Listen up all – this is important news. Students, we especially need your attention.

There are many forms of birth control out there – for both guys and girls. Between over-the-counter products and doctor-prescribed devices and surgeries, options range from:

  • condoms (male & female)
  • diaphragms
  • sponges
  • caps
  • shots
  • pills
  • IUDs
  • patches
  • gels
  • and we know there are probably even more.

However NOT all of these will prevent STDs. In fact, very FEW of these will prevent STDs. Actually – all but ONE of them will prevent STDs.

Birth control & preventing STDS

birth-control-prevents-stds

Don’t assume your birth control methods will prevent STDs.

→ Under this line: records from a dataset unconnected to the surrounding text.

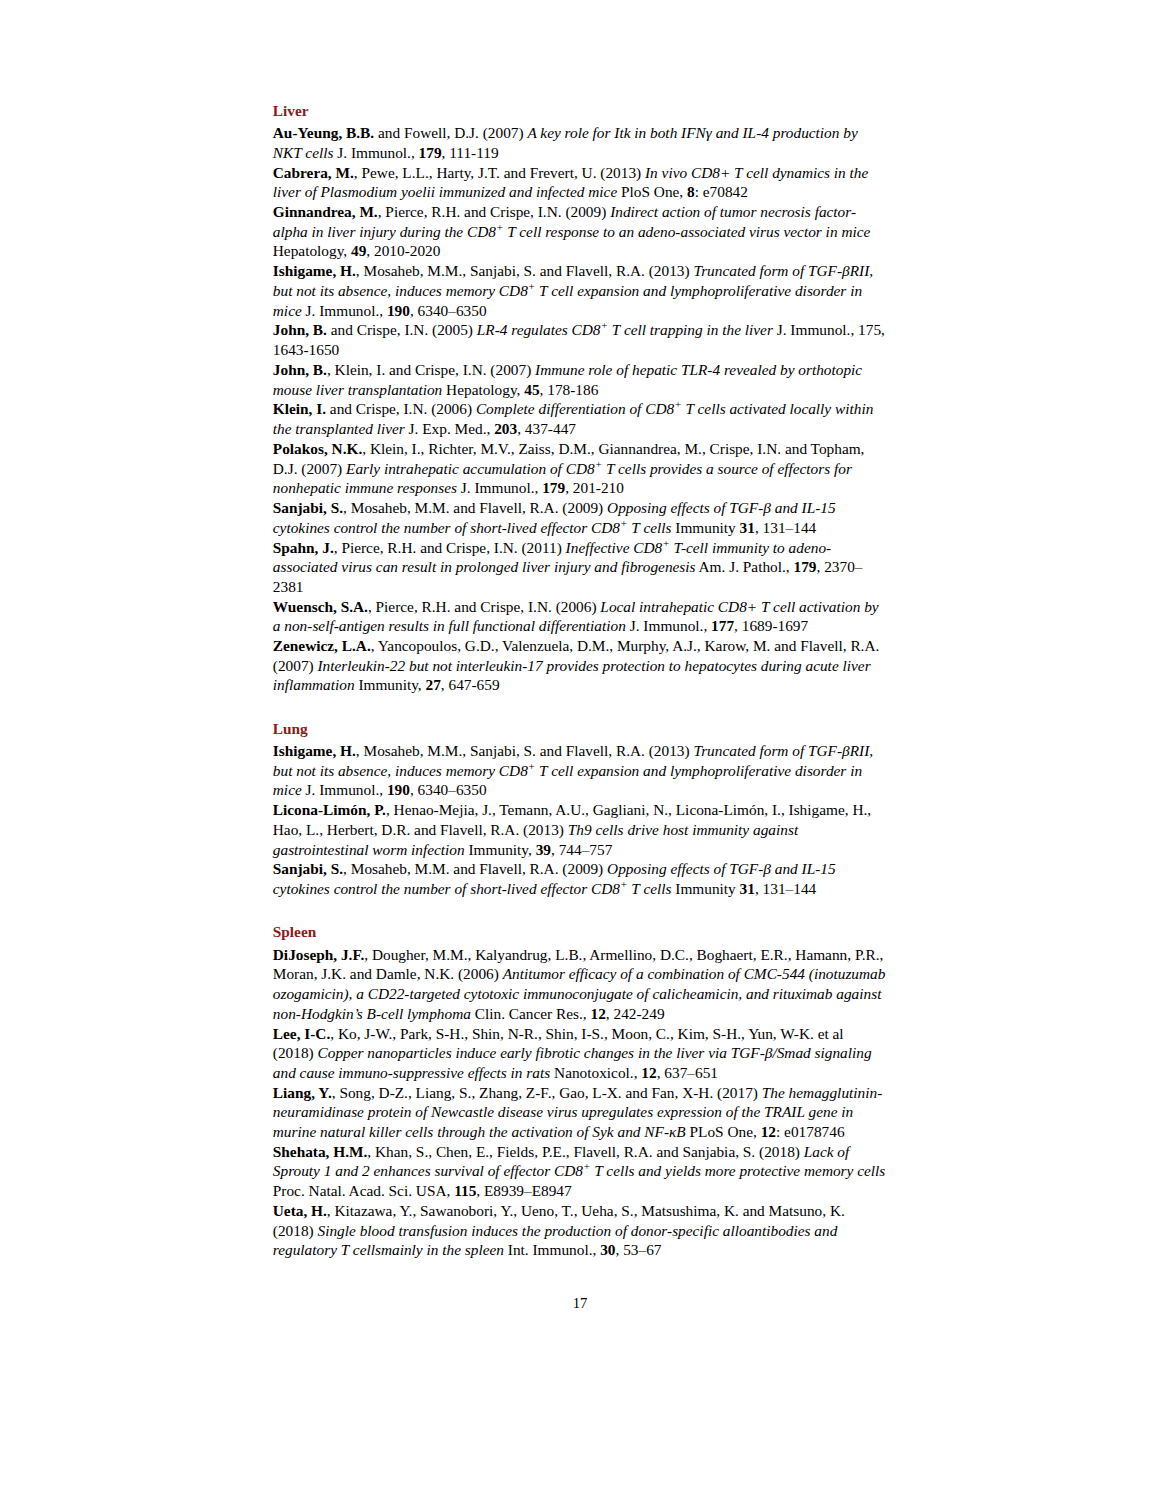Liver
Au-Yeung, B.B. and Fowell, D.J. (2007) A key role for Itk in both IFNγ and IL-4 production by NKT cells J. Immunol., 179, 111-119
Cabrera, M., Pewe, L.L., Harty, J.T. and Frevert, U. (2013) In vivo CD8+ T cell dynamics in the liver of Plasmodium yoelii immunized and infected mice PloS One, 8: e70842
Ginnandrea, M., Pierce, R.H. and Crispe, I.N. (2009) Indirect action of tumor necrosis factor-alpha in liver injury during the CD8+ T cell response to an adeno-associated virus vector in mice Hepatology, 49, 2010-2020
Ishigame, H., Mosaheb, M.M., Sanjabi, S. and Flavell, R.A. (2013) Truncated form of TGF-βRII, but not its absence, induces memory CD8+ T cell expansion and lymphoproliferative disorder in mice J. Immunol., 190, 6340–6350
John, B. and Crispe, I.N. (2005) LR-4 regulates CD8+ T cell trapping in the liver J. Immunol., 175, 1643-1650
John, B., Klein, I. and Crispe, I.N. (2007) Immune role of hepatic TLR-4 revealed by orthotopic mouse liver transplantation Hepatology, 45, 178-186
Klein, I. and Crispe, I.N. (2006) Complete differentiation of CD8+ T cells activated locally within the transplanted liver J. Exp. Med., 203, 437-447
Polakos, N.K., Klein, I., Richter, M.V., Zaiss, D.M., Giannandrea, M., Crispe, I.N. and Topham, D.J. (2007) Early intrahepatic accumulation of CD8+ T cells provides a source of effectors for nonhepatic immune responses J. Immunol., 179, 201-210
Sanjabi, S., Mosaheb, M.M. and Flavell, R.A. (2009) Opposing effects of TGF-β and IL-15 cytokines control the number of short-lived effector CD8+ T cells Immunity 31, 131–144
Spahn, J., Pierce, R.H. and Crispe, I.N. (2011) Ineffective CD8+ T-cell immunity to adeno-associated virus can result in prolonged liver injury and fibrogenesis Am. J. Pathol., 179, 2370–2381
Wuensch, S.A., Pierce, R.H. and Crispe, I.N. (2006) Local intrahepatic CD8+ T cell activation by a non-self-antigen results in full functional differentiation J. Immunol., 177, 1689-1697
Zenewicz, L.A., Yancopoulos, G.D., Valenzuela, D.M., Murphy, A.J., Karow, M. and Flavell, R.A. (2007) Interleukin-22 but not interleukin-17 provides protection to hepatocytes during acute liver inflammation Immunity, 27, 647-659
Lung
Ishigame, H., Mosaheb, M.M., Sanjabi, S. and Flavell, R.A. (2013) Truncated form of TGF-βRII, but not its absence, induces memory CD8+ T cell expansion and lymphoproliferative disorder in mice J. Immunol., 190, 6340–6350
Licona-Limón, P., Henao-Mejia, J., Temann, A.U., Gagliani, N., Licona-Limón, I., Ishigame, H., Hao, L., Herbert, D.R. and Flavell, R.A. (2013) Th9 cells drive host immunity against gastrointestinal worm infection Immunity, 39, 744–757
Sanjabi, S., Mosaheb, M.M. and Flavell, R.A. (2009) Opposing effects of TGF-β and IL-15 cytokines control the number of short-lived effector CD8+ T cells Immunity 31, 131–144
Spleen
DiJoseph, J.F., Dougher, M.M., Kalyandrug, L.B., Armellino, D.C., Boghaert, E.R., Hamann, P.R., Moran, J.K. and Damle, N.K. (2006) Antitumor efficacy of a combination of CMC-544 (inotuzumab ozogamicin), a CD22-targeted cytotoxic immunoconjugate of calicheamicin, and rituximab against non-Hodgkin’s B-cell lymphoma Clin. Cancer Res., 12, 242-249
Lee, I-C., Ko, J-W., Park, S-H., Shin, N-R., Shin, I-S., Moon, C., Kim, S-H., Yun, W-K. et al (2018) Copper nanoparticles induce early fibrotic changes in the liver via TGF-β/Smad signaling and cause immuno-suppressive effects in rats Nanotoxicol., 12, 637–651
Liang, Y., Song, D-Z., Liang, S., Zhang, Z-F., Gao, L-X. and Fan, X-H. (2017) The hemagglutinin-neuramidinase protein of Newcastle disease virus upregulates expression of the TRAIL gene in murine natural killer cells through the activation of Syk and NF-κB PLoS One, 12: e0178746
Shehata, H.M., Khan, S., Chen, E., Fields, P.E., Flavell, R.A. and Sanjabia, S. (2018) Lack of Sprouty 1 and 2 enhances survival of effector CD8+ T cells and yields more protective memory cells Proc. Natal. Acad. Sci. USA, 115, E8939–E8947
Ueta, H., Kitazawa, Y., Sawanobori, Y., Ueno, T., Ueha, S., Matsushima, K. and Matsuno, K. (2018) Single blood transfusion induces the production of donor-specific alloantibodies and regulatory T cellsmainly in the spleen Int. Immunol., 30, 53–67
17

Out of that LONG list of birth control options, the male latex condom is the only recommended way to prevent an STD. All others will only reduce the chances of becoming pregnant… but not transmitting HIV, chlamydia, gonorrhea, syphilis or any other common STD. Most forms of birth control have to do with regulating the hormones and preventing ovulation, fertilization or insemination. However STD prevention doesn’t exactly work the same way as the reproductive process.

Preventing an STD

So how do you prevent an STD? This might be repeat from sex ed class, but it’s worth mentioning again. Here are some tried and true ways to prevent and STD:

  1. Abstinence. The only 100% way to prevent an STD (or pregnancy for that matter.)
  2. Monogamous relationships. Only sleep with one person. Know FOR SURE that one person does not have an STD.
  3. Condom use. While this isn’t 100% effective, it’s a pretty decent way of preventing the spread of an STD.
  4. Dental dams. This is one method some individuals are using to prevent STDs from oral transmission.
  5. Did we mention abstinence?

Treating an STD

Bottom line – do what you can to prevent an STD. They’re pretty common these days, so don’t be lazy and be on guard. And even if you take the steps to prevent them and still come down with one, there are ways to treat most of them … or at least slow down their transmission rate. Get an STD test to first determine if you have one. You’ll then be able to seek the right treatment on how to treat and prevent. But whatever you do, don’t assume that your birth control pills will prevent you from getting an STD. That couldn’t be further from the truth.